If Your Man Knew What to Say, Here’s What He Might Say If He Knew You Feared His Potential For Violence...
Excerpted from Warren Farrell's Women Can't Hear What Men Don't Say.
(Permission to reprint granted by Warren Farrell.)
See www.warrenfarrell.com
and
www.warrenfarrell.info.
If Men Are Battered More, Why Do They Report It Less?
Item. Men rarely report being battered until their wives have attempted to kill them with a knife or a gun.25
Item. The film is
Love at Large, with Tom Berenger. The TV promo features a woman slugging Tom. The punch knocks him back, but his response is one of gratitude, “[Wow,] that’s the first time we've touched.”
A man is fearful of reporting being battered to the police because a man being hurt provokes laughter....

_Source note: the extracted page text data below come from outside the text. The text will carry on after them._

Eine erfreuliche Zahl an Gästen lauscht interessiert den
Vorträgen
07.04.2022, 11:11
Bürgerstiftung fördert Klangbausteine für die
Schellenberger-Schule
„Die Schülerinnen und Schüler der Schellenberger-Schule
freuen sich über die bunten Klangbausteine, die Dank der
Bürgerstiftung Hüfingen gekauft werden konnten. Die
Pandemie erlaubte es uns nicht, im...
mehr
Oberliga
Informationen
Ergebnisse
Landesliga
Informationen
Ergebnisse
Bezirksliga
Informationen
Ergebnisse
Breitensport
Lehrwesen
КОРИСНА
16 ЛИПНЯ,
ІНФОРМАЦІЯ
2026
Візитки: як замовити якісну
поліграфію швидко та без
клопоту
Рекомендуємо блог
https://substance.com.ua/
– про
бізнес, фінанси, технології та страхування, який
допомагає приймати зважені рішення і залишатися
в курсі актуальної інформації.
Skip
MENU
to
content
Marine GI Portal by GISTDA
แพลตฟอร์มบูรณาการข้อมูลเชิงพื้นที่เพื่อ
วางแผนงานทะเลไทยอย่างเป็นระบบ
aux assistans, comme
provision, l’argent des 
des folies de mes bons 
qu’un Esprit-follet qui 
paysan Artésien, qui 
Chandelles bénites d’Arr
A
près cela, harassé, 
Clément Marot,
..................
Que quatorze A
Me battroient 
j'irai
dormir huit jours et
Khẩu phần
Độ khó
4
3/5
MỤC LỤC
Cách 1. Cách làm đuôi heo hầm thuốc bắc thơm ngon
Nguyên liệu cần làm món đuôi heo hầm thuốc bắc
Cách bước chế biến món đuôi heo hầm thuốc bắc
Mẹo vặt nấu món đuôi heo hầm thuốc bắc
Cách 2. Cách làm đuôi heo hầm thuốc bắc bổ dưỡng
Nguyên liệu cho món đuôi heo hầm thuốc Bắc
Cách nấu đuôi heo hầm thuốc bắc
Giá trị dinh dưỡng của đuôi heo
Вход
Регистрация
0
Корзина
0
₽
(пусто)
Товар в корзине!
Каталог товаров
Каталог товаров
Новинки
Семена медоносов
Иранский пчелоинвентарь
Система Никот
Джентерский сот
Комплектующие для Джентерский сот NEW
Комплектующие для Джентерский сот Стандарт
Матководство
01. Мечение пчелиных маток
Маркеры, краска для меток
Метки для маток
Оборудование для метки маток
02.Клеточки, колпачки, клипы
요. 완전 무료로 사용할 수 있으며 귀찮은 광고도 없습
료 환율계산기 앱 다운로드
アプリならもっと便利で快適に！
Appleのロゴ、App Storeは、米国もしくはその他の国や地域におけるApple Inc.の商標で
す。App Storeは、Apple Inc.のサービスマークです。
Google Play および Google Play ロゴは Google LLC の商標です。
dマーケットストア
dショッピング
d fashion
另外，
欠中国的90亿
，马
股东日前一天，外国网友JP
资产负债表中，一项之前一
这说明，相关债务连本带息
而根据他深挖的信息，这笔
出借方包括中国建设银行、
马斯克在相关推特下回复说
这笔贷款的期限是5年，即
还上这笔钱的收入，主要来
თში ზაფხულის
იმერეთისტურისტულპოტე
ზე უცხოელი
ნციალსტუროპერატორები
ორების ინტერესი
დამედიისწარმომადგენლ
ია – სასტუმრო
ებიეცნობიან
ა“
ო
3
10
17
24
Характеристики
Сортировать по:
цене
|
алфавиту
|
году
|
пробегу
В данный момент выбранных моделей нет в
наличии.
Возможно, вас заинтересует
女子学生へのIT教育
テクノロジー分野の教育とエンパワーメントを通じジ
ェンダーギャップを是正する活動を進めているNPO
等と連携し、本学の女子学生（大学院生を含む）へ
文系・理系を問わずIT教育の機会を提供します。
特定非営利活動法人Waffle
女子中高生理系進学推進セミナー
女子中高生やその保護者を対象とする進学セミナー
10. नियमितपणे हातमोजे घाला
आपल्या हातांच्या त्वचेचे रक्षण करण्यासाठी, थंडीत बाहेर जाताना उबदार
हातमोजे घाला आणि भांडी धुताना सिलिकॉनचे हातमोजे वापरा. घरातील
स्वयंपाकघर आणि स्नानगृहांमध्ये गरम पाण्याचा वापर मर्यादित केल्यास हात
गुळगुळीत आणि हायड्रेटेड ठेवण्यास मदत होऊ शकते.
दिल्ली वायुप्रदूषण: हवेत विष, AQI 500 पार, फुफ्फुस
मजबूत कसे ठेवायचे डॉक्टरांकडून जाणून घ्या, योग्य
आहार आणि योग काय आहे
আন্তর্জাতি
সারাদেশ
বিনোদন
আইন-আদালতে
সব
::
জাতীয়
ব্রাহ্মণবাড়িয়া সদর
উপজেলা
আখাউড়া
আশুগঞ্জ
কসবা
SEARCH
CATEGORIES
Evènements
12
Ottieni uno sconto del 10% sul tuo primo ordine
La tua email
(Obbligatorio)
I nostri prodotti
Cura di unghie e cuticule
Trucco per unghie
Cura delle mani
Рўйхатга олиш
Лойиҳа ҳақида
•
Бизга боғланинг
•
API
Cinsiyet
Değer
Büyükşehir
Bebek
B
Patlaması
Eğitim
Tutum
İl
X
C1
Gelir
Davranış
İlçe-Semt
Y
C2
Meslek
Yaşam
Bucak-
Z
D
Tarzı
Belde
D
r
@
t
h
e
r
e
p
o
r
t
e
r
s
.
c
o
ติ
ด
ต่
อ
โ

Why does a promo of a man being hurt show the man laughing, or in Berenger’s case, show gratitude, while a promo for a woman being slugged in which a woman was laughing or expressing gratitude to the man for slugging her would provoke outrage? It tickles our funny bone because we love the “weaker” underdog defeating the “stronger” man; because of our anger at men, and in part because of our unconscious understanding of how men reframe abuse and call it love.
25
M. McLeod, “Women Against Men: An Examination of Domestic Violence Based on an Analysis of Official Data And National Victimization Data,” Justice Quarterly, Volume 1, 1984, p. 171-193. As cited in R. L. McNeely and Gloria Robinson-Simpson, “The Truth About Domestic Violence: A Falsely Framed Issue,” Social Work, November/December 1987, p. 485-490.